Below is a listing; reproduce exactly its lines from the one containing "right elbow: (94, 195)" to its last line, both ends kept, and no other lines.

Start of SUPPLIED MATERIAL

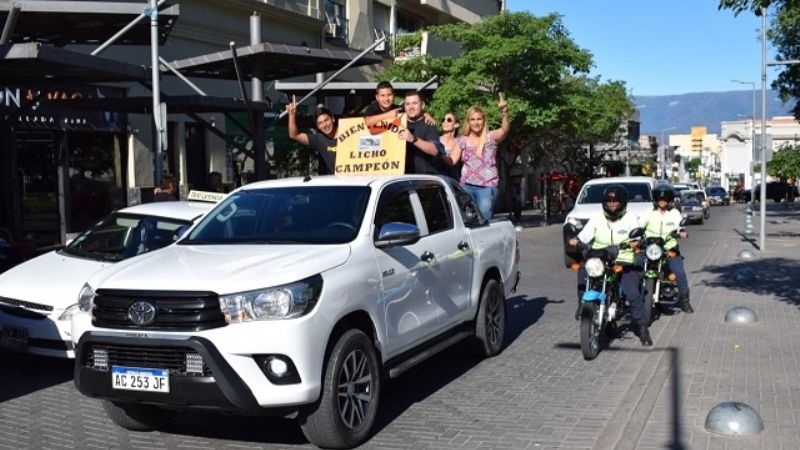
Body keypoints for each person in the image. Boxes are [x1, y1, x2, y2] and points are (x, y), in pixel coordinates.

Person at [568, 185, 652, 346]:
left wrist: (636, 242)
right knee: (583, 270)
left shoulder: (630, 218)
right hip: (600, 258)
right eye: (609, 202)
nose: (612, 205)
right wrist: (577, 241)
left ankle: (642, 328)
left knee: (632, 293)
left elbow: (638, 234)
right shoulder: (598, 218)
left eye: (616, 202)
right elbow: (585, 234)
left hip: (623, 259)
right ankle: (582, 304)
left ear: (623, 203)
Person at [449, 95, 510, 219]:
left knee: (483, 219)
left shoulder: (490, 137)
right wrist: (435, 152)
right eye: (472, 119)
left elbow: (505, 130)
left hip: (487, 187)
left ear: (483, 120)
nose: (476, 122)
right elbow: (451, 161)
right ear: (468, 121)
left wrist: (504, 112)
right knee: (467, 220)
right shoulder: (462, 140)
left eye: (479, 119)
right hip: (466, 186)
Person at [640, 184, 693, 313]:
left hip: (669, 249)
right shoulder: (648, 212)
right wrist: (636, 235)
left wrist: (681, 232)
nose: (662, 201)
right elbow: (639, 225)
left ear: (670, 200)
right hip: (651, 249)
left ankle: (685, 301)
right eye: (659, 198)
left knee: (679, 273)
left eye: (665, 199)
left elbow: (680, 226)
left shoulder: (674, 213)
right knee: (635, 270)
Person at [286, 96, 337, 175]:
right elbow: (294, 135)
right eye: (320, 123)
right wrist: (292, 114)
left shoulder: (348, 129)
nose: (324, 125)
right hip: (339, 183)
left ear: (333, 119)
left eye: (326, 120)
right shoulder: (319, 139)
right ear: (318, 127)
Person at [397, 91, 441, 174]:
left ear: (422, 105)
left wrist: (413, 139)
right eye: (407, 104)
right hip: (400, 179)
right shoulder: (397, 123)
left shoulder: (429, 124)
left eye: (414, 103)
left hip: (423, 178)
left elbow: (434, 150)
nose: (411, 107)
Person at [364, 81, 436, 128]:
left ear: (394, 96)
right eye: (382, 95)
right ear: (377, 97)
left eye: (389, 95)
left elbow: (412, 111)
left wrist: (426, 115)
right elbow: (368, 121)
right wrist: (388, 115)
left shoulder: (398, 109)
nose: (386, 98)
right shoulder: (373, 107)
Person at [438, 111, 462, 179]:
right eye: (443, 120)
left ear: (456, 124)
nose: (445, 122)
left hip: (453, 182)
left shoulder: (459, 142)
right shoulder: (435, 140)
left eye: (449, 120)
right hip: (437, 181)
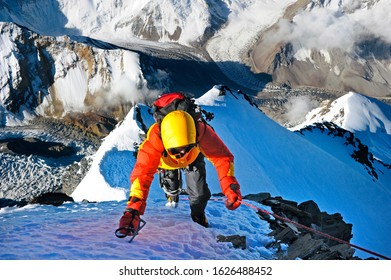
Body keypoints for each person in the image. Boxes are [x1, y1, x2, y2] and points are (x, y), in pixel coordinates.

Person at [118, 95, 242, 234]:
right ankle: (172, 193)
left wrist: (230, 187)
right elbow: (142, 174)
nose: (182, 153)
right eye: (176, 150)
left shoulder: (201, 130)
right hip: (169, 162)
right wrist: (133, 210)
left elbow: (222, 158)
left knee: (199, 194)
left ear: (193, 135)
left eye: (185, 147)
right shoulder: (155, 138)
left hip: (191, 157)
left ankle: (198, 215)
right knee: (172, 187)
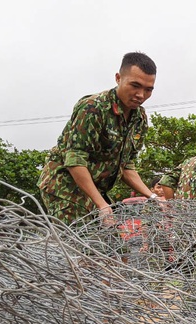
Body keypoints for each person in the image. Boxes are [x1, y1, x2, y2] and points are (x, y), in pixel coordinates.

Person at [38, 52, 158, 224]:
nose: (141, 95)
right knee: (83, 245)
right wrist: (102, 205)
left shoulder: (139, 118)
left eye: (148, 89)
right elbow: (74, 159)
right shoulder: (93, 108)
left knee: (112, 245)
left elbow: (126, 166)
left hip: (94, 189)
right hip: (65, 186)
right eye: (135, 85)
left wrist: (152, 196)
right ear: (118, 78)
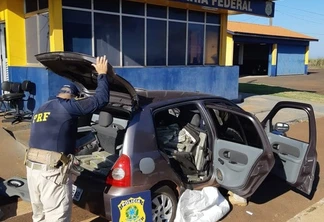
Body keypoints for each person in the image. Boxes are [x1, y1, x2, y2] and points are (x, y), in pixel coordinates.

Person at [25, 55, 110, 222]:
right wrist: (102, 74)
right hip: (51, 173)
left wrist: (70, 148)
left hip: (32, 170)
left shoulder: (43, 108)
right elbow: (101, 100)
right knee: (57, 217)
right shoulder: (67, 107)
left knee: (40, 217)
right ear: (74, 97)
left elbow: (53, 134)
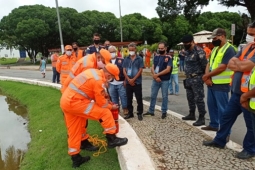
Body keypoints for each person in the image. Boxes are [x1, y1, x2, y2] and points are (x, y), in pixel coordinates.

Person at [203, 22, 255, 159]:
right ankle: (220, 140)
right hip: (237, 92)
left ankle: (250, 149)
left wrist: (239, 65)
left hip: (249, 95)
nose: (249, 37)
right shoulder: (247, 47)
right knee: (226, 117)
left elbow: (242, 65)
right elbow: (233, 64)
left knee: (251, 124)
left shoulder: (230, 48)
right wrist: (240, 65)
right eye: (248, 33)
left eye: (252, 34)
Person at [60, 64, 128, 168]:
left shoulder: (93, 72)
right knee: (105, 112)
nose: (112, 80)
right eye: (112, 77)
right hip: (75, 102)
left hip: (66, 101)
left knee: (74, 130)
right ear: (108, 75)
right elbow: (101, 103)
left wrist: (105, 96)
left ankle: (76, 158)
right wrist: (111, 106)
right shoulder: (98, 80)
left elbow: (93, 91)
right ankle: (112, 139)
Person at [201, 28, 236, 131]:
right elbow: (209, 63)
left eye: (215, 38)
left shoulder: (229, 49)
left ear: (222, 36)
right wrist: (207, 77)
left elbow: (223, 67)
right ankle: (214, 124)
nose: (213, 40)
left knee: (223, 109)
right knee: (211, 106)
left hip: (222, 83)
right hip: (211, 82)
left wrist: (207, 76)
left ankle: (225, 132)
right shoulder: (215, 49)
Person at [181, 35, 208, 126]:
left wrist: (204, 77)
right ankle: (191, 114)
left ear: (192, 41)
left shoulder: (199, 51)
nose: (185, 45)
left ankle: (201, 117)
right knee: (190, 98)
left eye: (187, 43)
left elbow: (204, 65)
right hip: (188, 78)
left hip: (197, 78)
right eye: (184, 44)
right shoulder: (187, 52)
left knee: (199, 98)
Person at [144, 42, 172, 119]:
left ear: (165, 48)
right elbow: (152, 67)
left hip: (164, 80)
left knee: (164, 96)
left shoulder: (168, 57)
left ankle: (164, 112)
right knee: (153, 95)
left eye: (162, 48)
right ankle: (151, 111)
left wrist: (157, 75)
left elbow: (168, 69)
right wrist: (155, 76)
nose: (160, 50)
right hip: (155, 80)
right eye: (159, 48)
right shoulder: (156, 56)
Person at [123, 42, 144, 121]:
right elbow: (124, 70)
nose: (131, 51)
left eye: (132, 49)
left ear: (135, 49)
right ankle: (130, 113)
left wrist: (133, 79)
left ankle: (139, 113)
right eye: (129, 50)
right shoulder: (126, 59)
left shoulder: (139, 59)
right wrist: (128, 79)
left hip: (137, 82)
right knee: (129, 98)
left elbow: (140, 70)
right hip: (128, 82)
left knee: (139, 98)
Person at [108, 46, 128, 115]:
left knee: (123, 96)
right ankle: (117, 109)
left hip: (121, 82)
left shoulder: (121, 60)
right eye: (110, 52)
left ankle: (125, 108)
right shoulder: (107, 61)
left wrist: (125, 80)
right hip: (111, 83)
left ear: (115, 52)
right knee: (113, 97)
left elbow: (125, 70)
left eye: (113, 52)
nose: (112, 53)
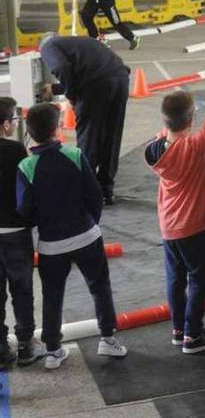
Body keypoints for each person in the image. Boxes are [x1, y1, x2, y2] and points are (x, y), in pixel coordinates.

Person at [16, 103, 128, 370]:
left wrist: (44, 224)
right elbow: (94, 195)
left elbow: (24, 211)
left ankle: (53, 349)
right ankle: (108, 338)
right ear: (57, 129)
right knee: (100, 286)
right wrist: (90, 224)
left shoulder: (26, 167)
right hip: (87, 236)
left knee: (52, 295)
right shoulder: (75, 155)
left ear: (30, 133)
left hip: (51, 245)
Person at [145, 58, 205, 355]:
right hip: (195, 226)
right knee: (199, 279)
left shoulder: (156, 150)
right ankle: (192, 335)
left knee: (175, 278)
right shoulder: (192, 148)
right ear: (191, 120)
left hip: (169, 228)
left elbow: (166, 135)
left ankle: (179, 327)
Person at [39, 34, 130, 205]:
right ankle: (106, 190)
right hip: (120, 78)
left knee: (89, 139)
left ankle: (86, 191)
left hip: (96, 86)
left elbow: (61, 67)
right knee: (112, 136)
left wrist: (72, 96)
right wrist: (55, 89)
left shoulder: (49, 46)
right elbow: (82, 71)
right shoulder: (77, 42)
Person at [0, 98, 44, 369]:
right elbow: (28, 187)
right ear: (6, 124)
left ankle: (1, 350)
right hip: (15, 231)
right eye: (14, 121)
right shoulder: (16, 149)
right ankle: (27, 343)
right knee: (22, 289)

End of SUPPLIED MATERIAL

**ANSWER**
right elbow: (94, 195)
left elbow: (24, 211)
left ankle: (53, 349)
right ankle: (108, 338)
right ear: (57, 129)
right knee: (100, 286)
right wrist: (90, 224)
left shoulder: (26, 167)
right hip: (87, 236)
left knee: (52, 295)
right shoulder: (75, 155)
left ear: (30, 133)
left hip: (51, 245)
Person at [145, 58, 205, 355]:
right hip: (195, 226)
right knee: (199, 279)
left shoulder: (156, 150)
right ankle: (192, 335)
left knee: (175, 278)
right shoulder: (192, 148)
right ear: (191, 120)
left hip: (169, 228)
left elbow: (166, 135)
left ankle: (179, 327)
Person at [39, 34, 130, 205]:
right ankle: (106, 190)
right hip: (120, 78)
left knee: (89, 139)
left ankle: (86, 191)
left hip: (96, 86)
left elbow: (61, 67)
right knee: (112, 136)
left wrist: (72, 96)
right wrist: (55, 89)
left shoulder: (49, 46)
right elbow: (82, 71)
right shoulder: (77, 42)
Person at [0, 98, 44, 369]:
right elbow: (28, 187)
right ear: (6, 124)
left ankle: (1, 350)
right hip: (15, 231)
right eye: (14, 121)
right shoulder: (16, 149)
right ankle: (27, 343)
right knee: (22, 289)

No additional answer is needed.